Next morning Fin called up the cowherd and said, "I am going to have a feast in this castle, and I would like to have some fresh pork. There is a wild sow in the north of Erin with two pigs, and if you bring her to me before the feast, you'll have my thanks."
"I'll go and bring her to you," said the cowherd. So after breakfast he took his sword, went to the north of Erin, and stole up to the sow and two pigs, and whipped the tails off the three of them, before they knew he was in it.
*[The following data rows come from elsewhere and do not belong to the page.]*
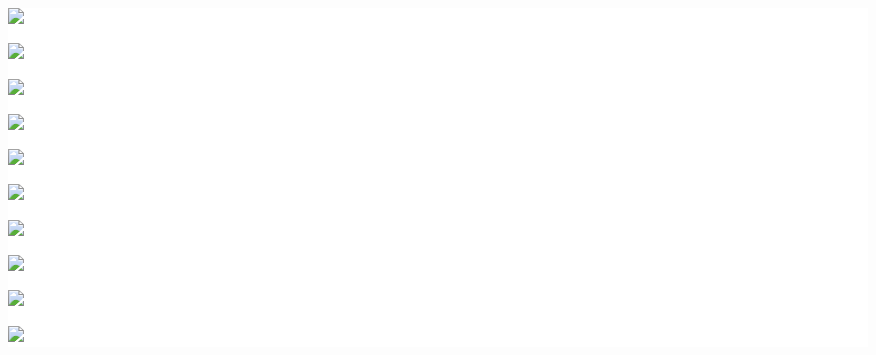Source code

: </div>

<div class="col-lg-3 col-md-4 col-sm-6 col-xs-12 p-2">

<a href="image/18115-0273.png"><img width = 100% src="preview/18115-0273.png"></a>

</div>

<div class="col-lg-3 col-md-4 col-sm-6 col-xs-12 p-2">

<a href="image/18115-0274.png"><img width = 100% src="preview/18115-0274.png"></a>

</div>

<div class="col-lg-3 col-md-4 col-sm-6 col-xs-12 p-2">

<a href="image/18115-0275.png"><img width = 100% src="preview/18115-0275.png"></a>

</div>

<div class="col-lg-3 col-md-4 col-sm-6 col-xs-12 p-2">

<a href="image/18115-0276.png"><img width = 100% src="preview/18115-0276.png"></a>

</div>

<div class="col-lg-3 col-md-4 col-sm-6 col-xs-12 p-2">

<a href="image/18115-0277.png"><img width = 100% src="preview/18115-0277.png"></a>

</div>

<div class="col-lg-3 col-md-4 col-sm-6 col-xs-12 p-2">

<a href="image/18115-0278.png"><img width = 100% src="preview/18115-0278.png"></a>

</div>

<div class="col-lg-3 col-md-4 col-sm-6 col-xs-12 p-2">

<a href="image/18115-0279.png"><img width = 100% src="preview/18115-0279.png"></a>

</div>

<div class="col-lg-3 col-md-4 col-sm-6 col-xs-12 p-2">

<a href="image/18115-0280.png"><img width = 100% src="preview/18115-0280.png"></a>

</div>

<div class="col-lg-3 col-md-4 col-sm-6 col-xs-12 p-2">

<a href="image/18115-0281.png"><img width = 100% src="preview/18115-0281.png"></a>

</div>

<div class="col-lg-3 col-md-4 col-sm-6 col-xs-12 p-2">

<a href="image/18115-0282.png"><img width = 100% src="preview/18115-0282.png"></a>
Then he faced the wild sow and fought with her for four days and five nights, and on the morning of the fifth day he knocked her dead. At the last blow, his sword stuck in her backbone and he couldn't draw it out. But with one pull he broke the blade, and stood there over her with only the hilt in his hand. Then he put his foot on one of her jaws, took the other in his hands, and splitting her evenly from the nose to the tail, made two halves of her.
He threw one half on his shoulder; and that minute the big Gruagach with one eye in his head came along and made an offer of his club at him to kill him. But the cowherd jumped aside, and catching the Gruagach by one of his legs, threw him up on to the half of the wild sow on his shoulder, and taking the other half of her from the ground, clapped that on the top of the Gruagach, and ran away to Fin's castle as fast as his legs could carry him.
The sentry at the castle gate ran in and said: "The cowherd is running to the castle, and the size of a mountain on his back." "Go out now," said Conán Maol, "and stop him where he is, or he'll throw down the castle if he comes here with the load that's on him." But before the sentry was back at his place, the cowherd was at the gate shaking the load off his back and the castle to its foundations, so that every dish and vessel in it was broken to bits.
The Gruagach jumped from the ground, rubbed his legs and every part of him that was sore from the treatment he got. He was so much in dread of the cowherd that he ran with all the strength that was in him, and never stopped to look back till he was in the north of Erin.
Next morning the cowherd went out with the cows, drove them back in the evening, and while picking the thigh-bone of a bullock for his supper, Oscar, son of Oisin, the strongest man of the Fenians of Erin, came up to him and took hold of the bone to pull it from his hand. The cowherd held one end and Oscar the other, and pulled till they made two halves of the bone. "What did you carry away?" asked the cowherd. "What I have in my hand," said Oscar. "And I kept what I held in my fist," said the cowherd. "There is that for you now," said Oscar, and he hit him a slap.
The cowherd said no word in answer, but next morning he asked his wages of Fin. "Oh, then," said Fin, "I'll pay you and welcome, for you are the best man I have ever had or met with."
Then the cowherd went away to Cahirciveen in Kerry where he had an enchanted castle. But before he went he invited Fin MacCumhail and the Fenians of Erin to have a great feast with him. "For," said he to Fin, "I'm not a cowherd at all, but the son of the king of Alba, and I'll give you good cheer."
When the Fenians came to the place, they found the finest castle that could be seen. There were three fires in each room and seven spits at every fire. When they had gone and sat down in their places, there was but one fire in each room. "Rise up, every man of you," said Fin, "or we are lost; for this is an enchanted place."
They tried to rise, but each man was fastened to his seat, and the seat to the floor; and not one of them could stir. Then the last fire went out and they were in darkness.